(Dataset):
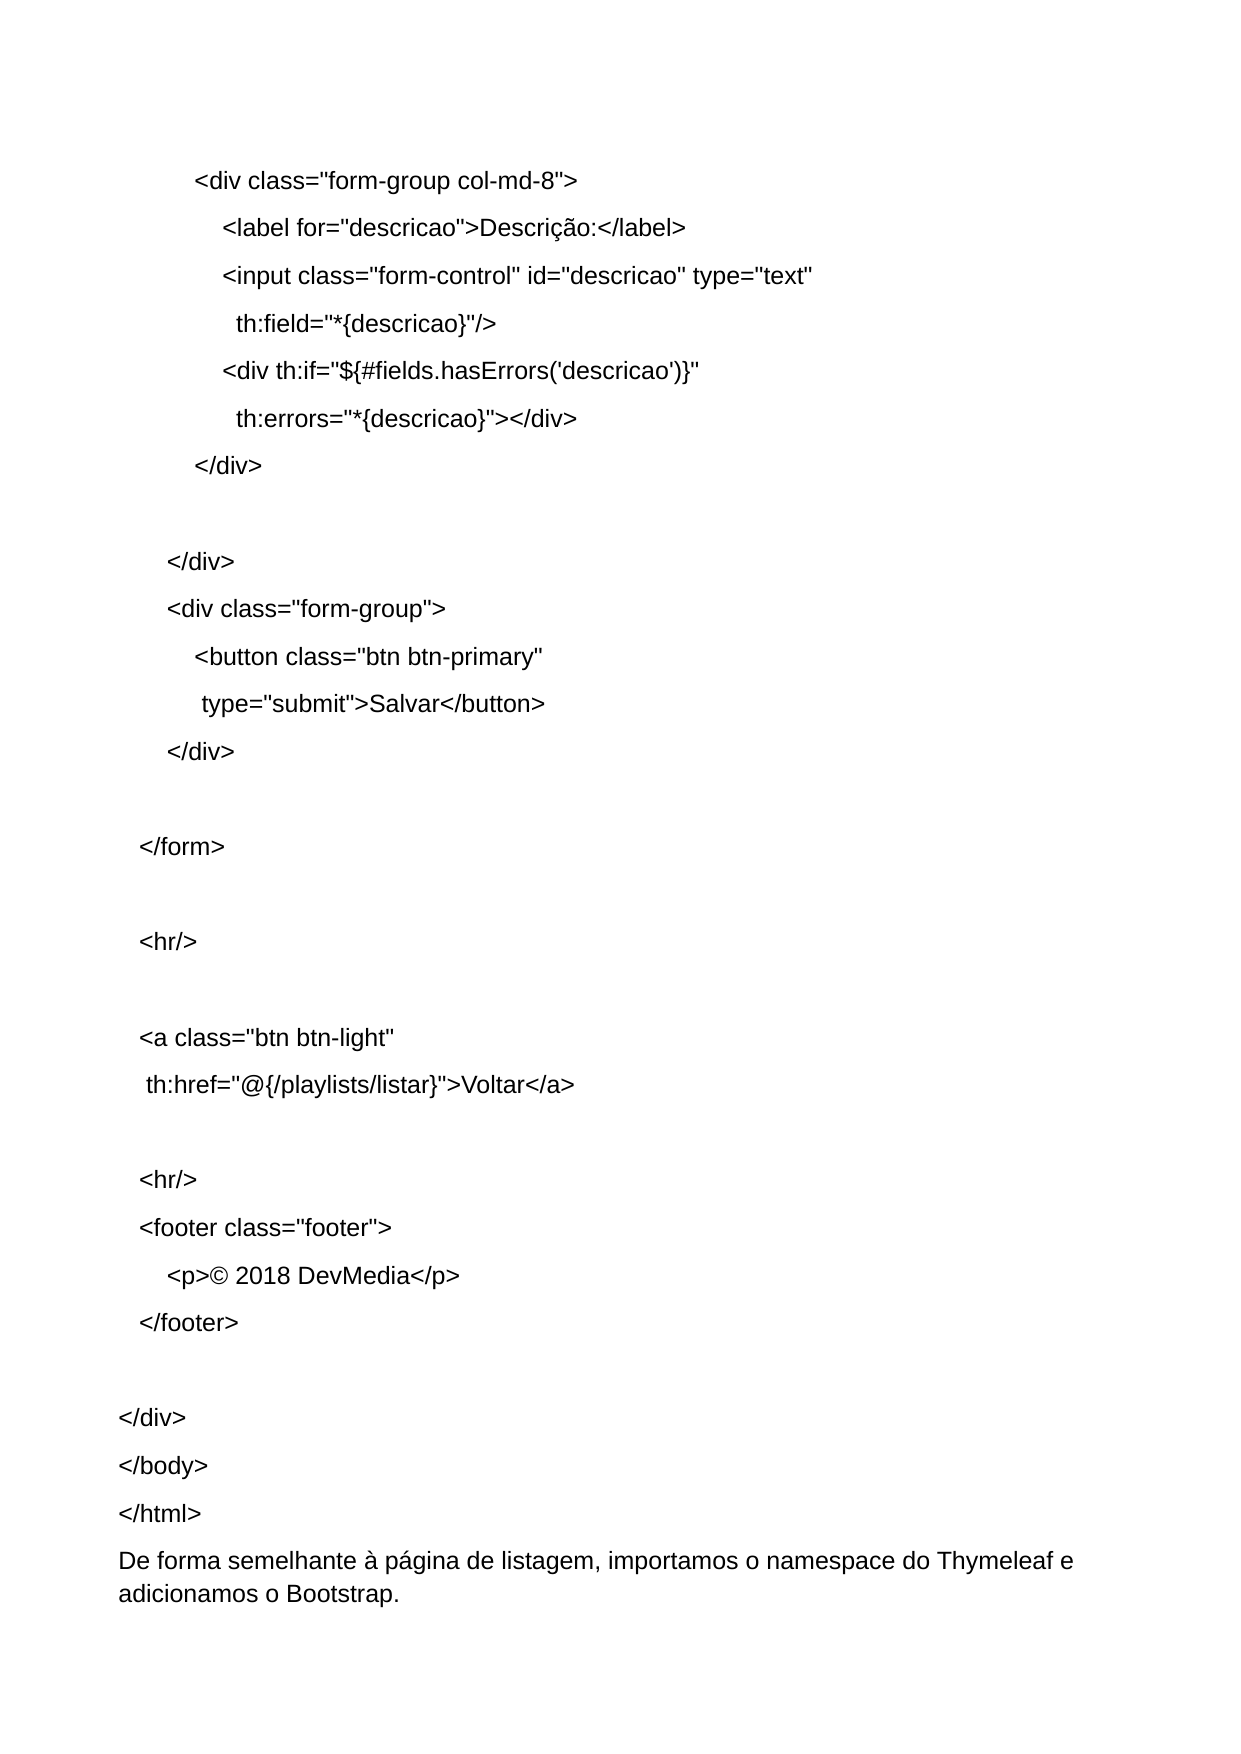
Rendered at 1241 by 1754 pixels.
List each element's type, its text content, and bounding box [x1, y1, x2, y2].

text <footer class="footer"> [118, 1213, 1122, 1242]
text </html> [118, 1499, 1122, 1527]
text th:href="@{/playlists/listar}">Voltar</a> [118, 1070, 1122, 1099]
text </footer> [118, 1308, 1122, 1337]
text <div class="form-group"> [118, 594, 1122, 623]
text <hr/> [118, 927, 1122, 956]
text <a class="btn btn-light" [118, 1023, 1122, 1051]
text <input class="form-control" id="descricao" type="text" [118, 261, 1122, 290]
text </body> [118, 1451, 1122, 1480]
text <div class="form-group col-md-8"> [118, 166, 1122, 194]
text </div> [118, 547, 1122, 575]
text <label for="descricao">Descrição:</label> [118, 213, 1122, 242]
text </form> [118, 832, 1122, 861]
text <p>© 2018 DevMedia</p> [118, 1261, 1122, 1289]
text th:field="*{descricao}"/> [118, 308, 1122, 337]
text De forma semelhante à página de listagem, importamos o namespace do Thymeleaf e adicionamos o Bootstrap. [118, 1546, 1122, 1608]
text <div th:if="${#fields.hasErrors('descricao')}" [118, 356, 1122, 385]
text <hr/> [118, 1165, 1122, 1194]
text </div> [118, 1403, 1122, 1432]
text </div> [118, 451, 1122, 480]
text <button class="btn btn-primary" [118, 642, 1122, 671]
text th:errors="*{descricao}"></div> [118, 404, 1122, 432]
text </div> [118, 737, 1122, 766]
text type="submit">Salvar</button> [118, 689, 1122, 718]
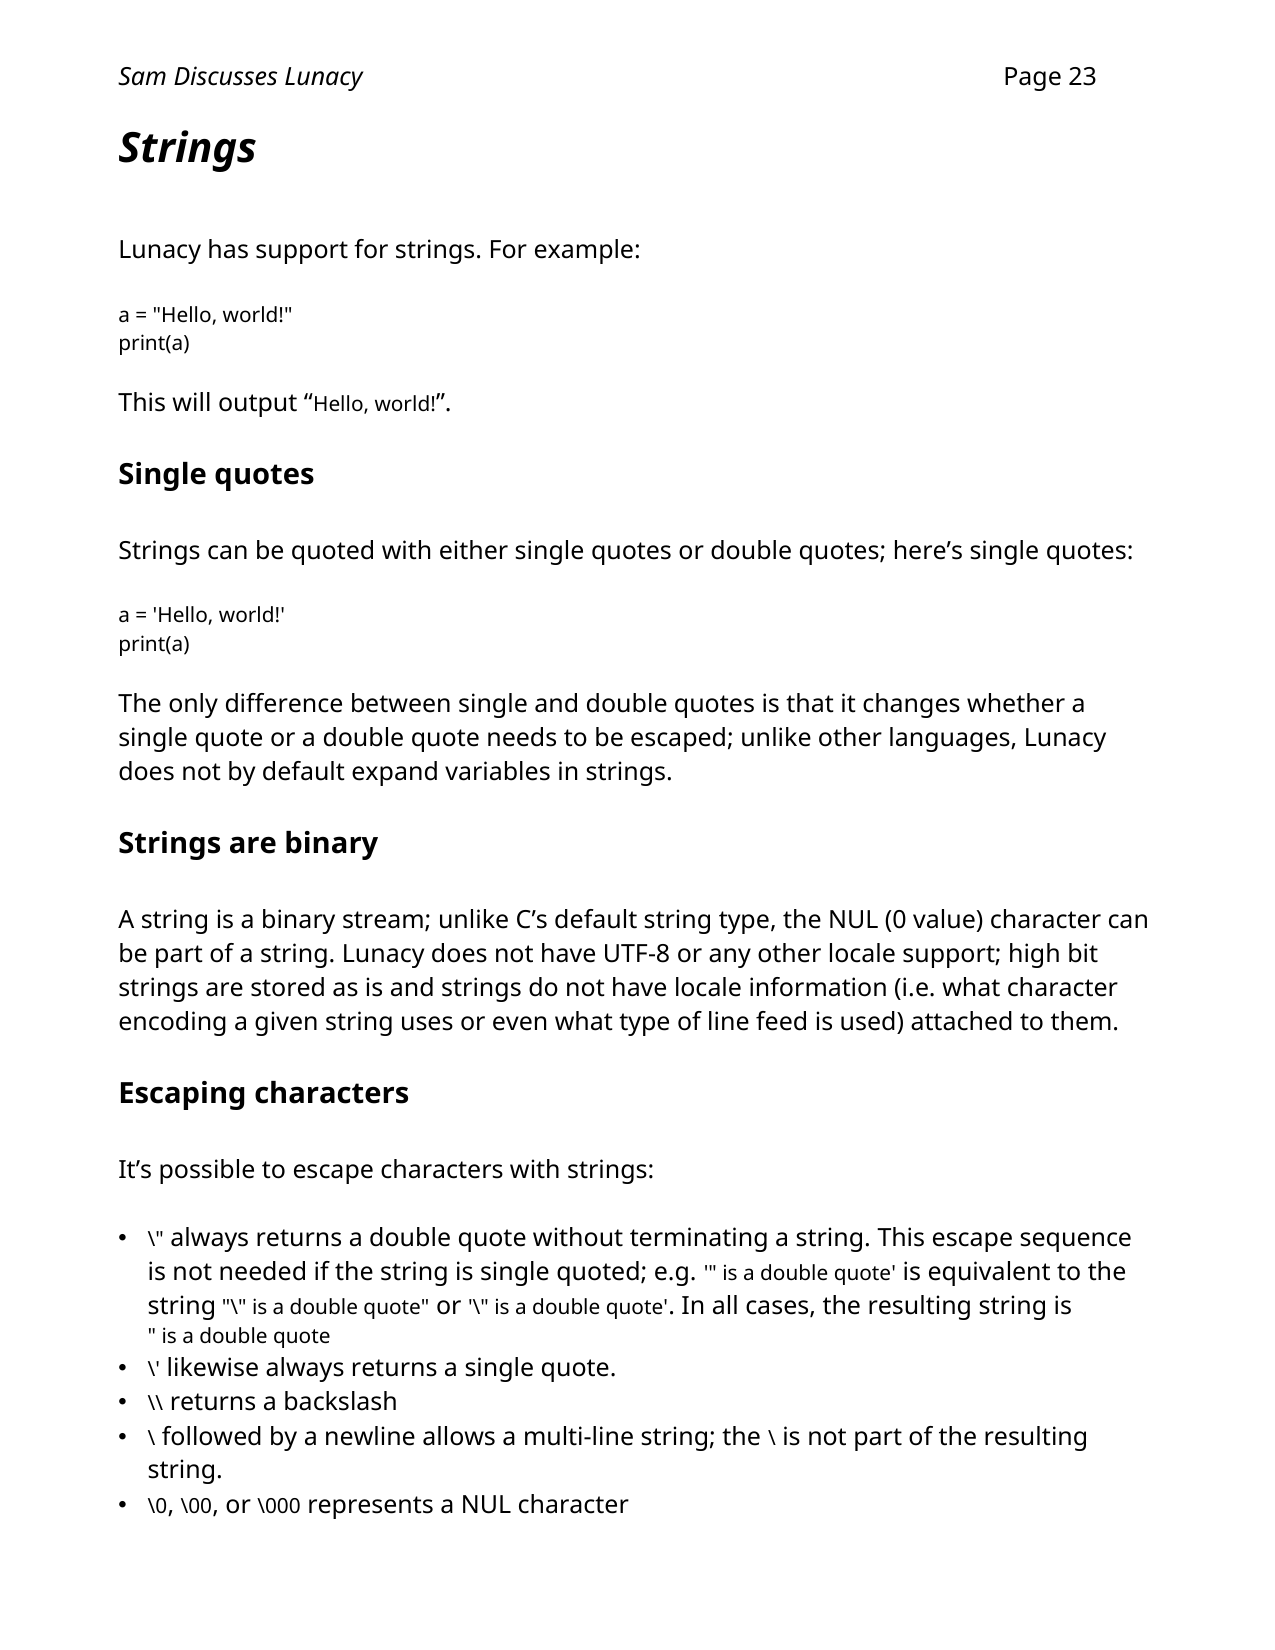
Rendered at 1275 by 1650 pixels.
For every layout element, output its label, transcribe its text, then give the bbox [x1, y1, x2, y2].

---

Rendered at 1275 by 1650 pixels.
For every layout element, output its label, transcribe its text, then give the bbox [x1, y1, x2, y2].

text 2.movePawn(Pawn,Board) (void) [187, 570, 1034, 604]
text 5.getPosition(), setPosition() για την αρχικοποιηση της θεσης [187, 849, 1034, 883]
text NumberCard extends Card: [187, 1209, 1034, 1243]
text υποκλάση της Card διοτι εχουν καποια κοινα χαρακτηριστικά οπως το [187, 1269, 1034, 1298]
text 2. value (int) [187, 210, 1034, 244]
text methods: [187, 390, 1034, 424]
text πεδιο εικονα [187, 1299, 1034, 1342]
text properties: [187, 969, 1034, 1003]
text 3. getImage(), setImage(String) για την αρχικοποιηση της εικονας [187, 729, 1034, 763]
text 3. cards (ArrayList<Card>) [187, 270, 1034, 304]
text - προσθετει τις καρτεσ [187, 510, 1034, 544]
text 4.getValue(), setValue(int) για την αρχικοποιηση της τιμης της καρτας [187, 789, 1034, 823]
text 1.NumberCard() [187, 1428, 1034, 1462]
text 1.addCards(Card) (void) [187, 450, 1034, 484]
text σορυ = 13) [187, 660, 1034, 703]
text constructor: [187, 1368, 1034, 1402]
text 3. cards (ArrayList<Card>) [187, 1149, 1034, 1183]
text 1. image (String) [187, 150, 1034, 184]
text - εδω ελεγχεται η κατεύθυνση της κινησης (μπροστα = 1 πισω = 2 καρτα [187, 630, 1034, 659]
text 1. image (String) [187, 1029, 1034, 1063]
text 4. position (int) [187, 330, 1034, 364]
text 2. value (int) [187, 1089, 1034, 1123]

(What you have to do): Rewrite the lines from the one containing "Rendered at 1241 by 1754 pixels." up to and including the one containing "text </div> [118, 547, 1122, 575]", substituting "bbox" for "bounding box" and leaving everything else unchanged.

(Final result):
Rendered at 1241 by 1754 pixels.
List each element's type, its text content, and bbox [x1, y1, x2, y2].

text <footer class="footer"> [118, 1213, 1122, 1242]
text </html> [118, 1499, 1122, 1527]
text th:href="@{/playlists/listar}">Voltar</a> [118, 1070, 1122, 1099]
text </footer> [118, 1308, 1122, 1337]
text <div class="form-group"> [118, 594, 1122, 623]
text <hr/> [118, 927, 1122, 956]
text <a class="btn btn-light" [118, 1023, 1122, 1051]
text <input class="form-control" id="descricao" type="text" [118, 261, 1122, 290]
text </body> [118, 1451, 1122, 1480]
text <div class="form-group col-md-8"> [118, 166, 1122, 194]
text </div> [118, 547, 1122, 575]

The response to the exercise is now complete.